The standards have been given to Senate crossbenchers, as well as industry and environment groups, as the government looks to build support for its environmental streamlining bill in the Senate.

But the interim standards look nothing like those put forward by the former competition watchdog chair, Graeme Samuel, in his final report of a once-a-decade review of national environmental laws.

That report called for an overhaul of Australia’s Environment Protection and Biodiversity Conservation (EPBC) Act, which was found to have been ineffective in protecting the country’s wildlife due to failures by successive governments.

It made 38 recommendations, the centrepiece of which was a set of new legally-binding national environmental standards that would underpin any transfer of environmental approval powers to the states and territories.

Samuel drafted a set of interim standards, which were developed with a group of experts, and recommended the government adopt them immediately.

Samuel’s standards describe in detail the environmental outcomes that Australia’s laws should achieve, including maintaining and improving environmental conservation; maintaining and improving habitat for all listed threatened species; avoiding destruction of habitat critical to the survival of endangered wildlife; and using environmental offsets only after all steps have been taken to avoid or mitigate environmental damage.

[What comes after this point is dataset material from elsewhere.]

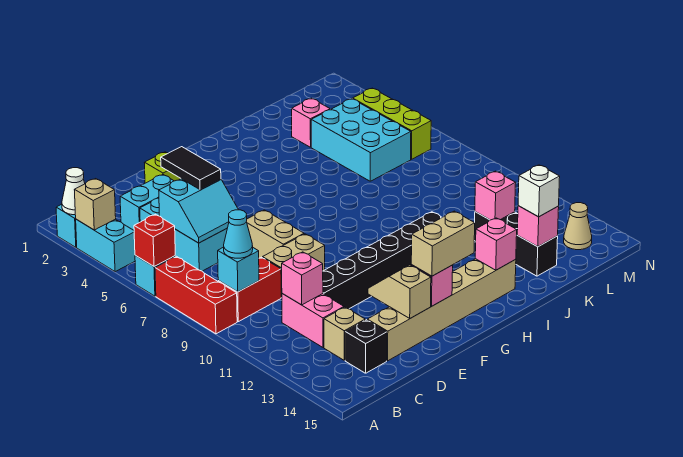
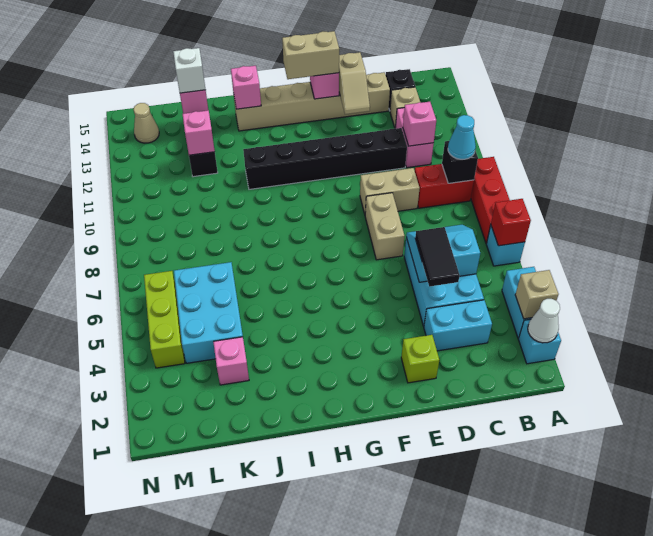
cyan brick B9 level 2 -> black brick B9 level 2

All of this has been stripped out of the government standards given to the crossbench and replaced with descriptions of existing processes in the EPBC Act, which Samuel found had failed.

The document also does not address the review’s recommendations for a new national environmental standard for Indigenous engagement and participation in environmental decision-making, and a standard for environmental compliance and enforcement.

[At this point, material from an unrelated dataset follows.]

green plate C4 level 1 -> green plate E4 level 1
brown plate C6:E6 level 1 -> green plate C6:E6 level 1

Crossbench senators who spoke to Guardian Australia were concerned the standards proposed did not reflect Samuel’s recommendations.

“Blind Freddy could see that there’s daylight between what Samuel recommended and what the government’s come back with,” the Tasmanian senator Jacqui Lambie said.

“If the government is asking me to support its standards over those recommended in the Samuel review, it’s got to explain to me why they’re an improvement.”

The independent South Australian senator Rex Patrick said the government had watered down Samuel’s standards substantially. “My initial view is that they are substantially weaker and they present a problem.”

Patrick said he would seek community and stakeholder feedback and was prepared to negotiate, noting that rejecting the bill would mean the status quo would remain, which was also unacceptable.

“I am open to negotiating but the standards must be robust,” he said.

Centre Alliance, which is represented by Stirling Griff in the Senate and Rebekha Sharkie in the lower house, said the party was “of the view that national standards should be aligned to the values set out by Professor Samuel”.

“This is a golden opportunity to strengthen our environmental laws not weaken them,” Sharkie said.

Labor’s environment spokesperson, Terri Butler, said the government had turned the Samuel review into a farce.

“After spending millions of dollars of taxpayer funds and countless hours on the independent review, the Morrison government have landed back at square one,” she said. “They have been dishonest with the Australian people yet again.”

Nicola Beynon, of the Humane Society International, said the government’s proposed standards were a major retreat from those recommended by the independent review.

“In fact they are not genuine standards, they are the clauses of the EPBC Act rearranged on another piece of paper,” she said. “They make no attempt to pull Australia out of its declining environmental trajectories.”

Rachel Walmsley, the Environmental Defenders Office’s policy and law reform director, said the government had not addressed any of the problems identified by Samuel.

“Putting the word standards on the top of a document that describes the current weak legal settings is ignoring the Samuel review,” she said.

She said she feared the standards the government had proposed would “only facilitate greater uncertainty for business and risk entrenching poor outcomes for our biodiversity”.

Guardian Australia asked the environment minister, Sussan Ley, why the government had not used the Samuel standards and whether it would negotiate changes to the standards before a vote in the Senate.

A spokesperson for Ley said: “Prof Samuel highlighted the importance of a standards framework.

“The standards framework and accreditation process will strengthen the application of the current act as the minister continues to work through all of Prof Samuel’s recommendations with stakeholders.”